Updated by ngoto (Naohisa Goto) about 13 years ago
The patch is applied to trunk as r33757, r33758 (and r33760) with little modification.
Backport request to ruby 1.9.3 is submitted as #5636.
http://redmine.ruby-lang.org/issues/show/5636
Updated by genunix (Dennis Clarke) about 8 years ago
This may still be a problem on Solaris sparc64 where the link stage fails thus :
compiling vm.c
"./include/ruby/st.h", line 85: warning: nonportable bit-field type
"vm_insnhelper.c", line 1838: warning: statement not reached
"vm.inc", line 1443: warning: statement not reached
"vm.inc", line 1671: warning: statement not reached
"vm_exec.c", line 125: warning: statement not reached
"vm_method.c", line 1220: warning: statement not reached
"vm_method.c", line 1259: warning: statement not reached
"vm_eval.c", line 249: warning: statement not reached
"vm_eval.c", line 1066: warning: statement not reached
"vm.c", line 442: warning: statement not reached
"vm.c", line 1786: warning: "__typeof__" is an extension of ANSI C
gmake[1]: Leaving directory `/usr/local/build/ruby-2.2.5_SunOS5.10_sparcv9.001'
processing probes in object files
linking miniruby
Undefined first referenced
symbol in file
asm sparc.o
ld: fatal: symbol referencing errors. No output written to miniruby
gmake: *** [miniruby] Error 2
$
This is Solaris 10 sparc on a T5240 with Oracle Studio compilers version 12.5 and using strict ANSI compliance mode and c99 compiler flags :
$ echo $CFLAGS
-errfmt=error -erroff=%none -errshort=full -xstrconst -xildoff -m64 -xmemalign=8s -xnolibmil -Xc -xcode=pic32 -xregs=no%appl -xlibmieee -mc -g -xs -ftrap=%none -Qy -xbuiltin=%none -xdebugformat=dwarf -xunroll=1 -xtarget=ultraT2 -xcache=8/16/4:4096/64/16
Perhaps I need to use just cc and a transition mode option that is not so strict about C code compliance ?

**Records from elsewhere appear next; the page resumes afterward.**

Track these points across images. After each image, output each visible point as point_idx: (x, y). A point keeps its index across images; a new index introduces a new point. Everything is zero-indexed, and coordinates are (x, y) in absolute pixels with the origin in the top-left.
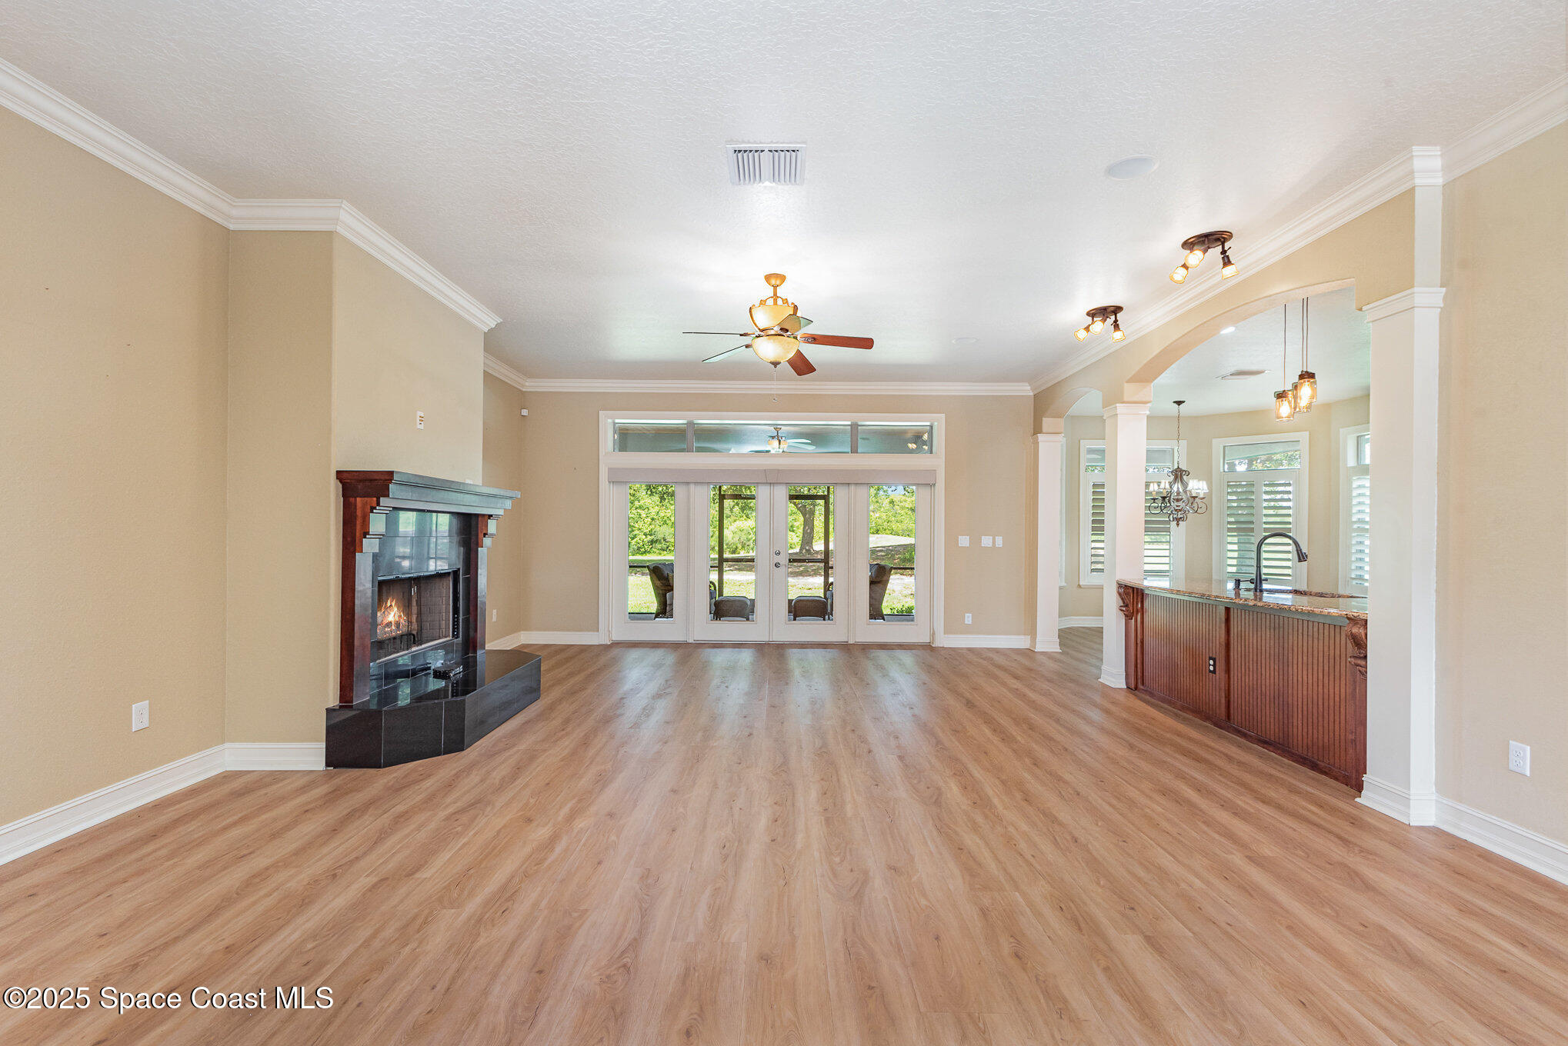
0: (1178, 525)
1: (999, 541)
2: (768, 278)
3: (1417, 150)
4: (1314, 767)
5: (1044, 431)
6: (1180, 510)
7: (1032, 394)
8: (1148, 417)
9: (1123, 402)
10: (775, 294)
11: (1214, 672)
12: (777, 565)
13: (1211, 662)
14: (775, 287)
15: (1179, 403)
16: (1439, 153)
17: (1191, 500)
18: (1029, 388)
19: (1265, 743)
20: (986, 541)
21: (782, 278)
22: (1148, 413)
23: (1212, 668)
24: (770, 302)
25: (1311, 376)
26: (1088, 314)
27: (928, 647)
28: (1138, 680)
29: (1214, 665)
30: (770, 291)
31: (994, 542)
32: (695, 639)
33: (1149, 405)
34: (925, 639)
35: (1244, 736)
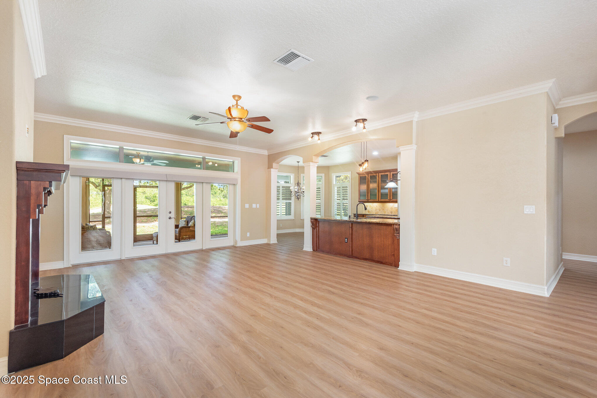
0: (298, 200)
1: (258, 205)
2: (234, 96)
3: (416, 111)
4: (381, 263)
5: (273, 168)
6: (299, 195)
7: (267, 154)
8: (317, 167)
9: (312, 162)
10: (237, 104)
11: (347, 242)
12: (170, 218)
13: (346, 239)
14: (237, 101)
15: (298, 162)
16: (418, 114)
17: (303, 192)
18: (267, 152)
19: (365, 259)
20: (254, 206)
21: (240, 97)
22: (317, 166)
23: (346, 241)
24: (235, 106)
25: (368, 161)
26: (312, 133)
27: (234, 247)
28: (317, 247)
29: (347, 240)
30: (234, 102)
31: (256, 206)
32: (126, 257)
33: (318, 163)
34: (231, 244)
35: (358, 258)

Updated by shyouhei (Shyouhei Urabe) about 8 years ago
- Status changed from Closed to Open
(Just reopening... Sorry I don't have this specific hardware so can't reproduce)
Updated by ngoto (Naohisa Goto) about 8 years ago
- Status changed from Open to Closed
This may still be a problem on Solaris sparc64 where the link stage fails thus :
No, different issue from the original report.
The error message shows that the symbol "asm" is not found.
With "-Xc" option (strict ISO C mode), "asm" as an reserved word (in-line assembler) is disabled and is treated as a normal function.
Ruby uses "asm" inline assembler and thus "-Xc" can not be used.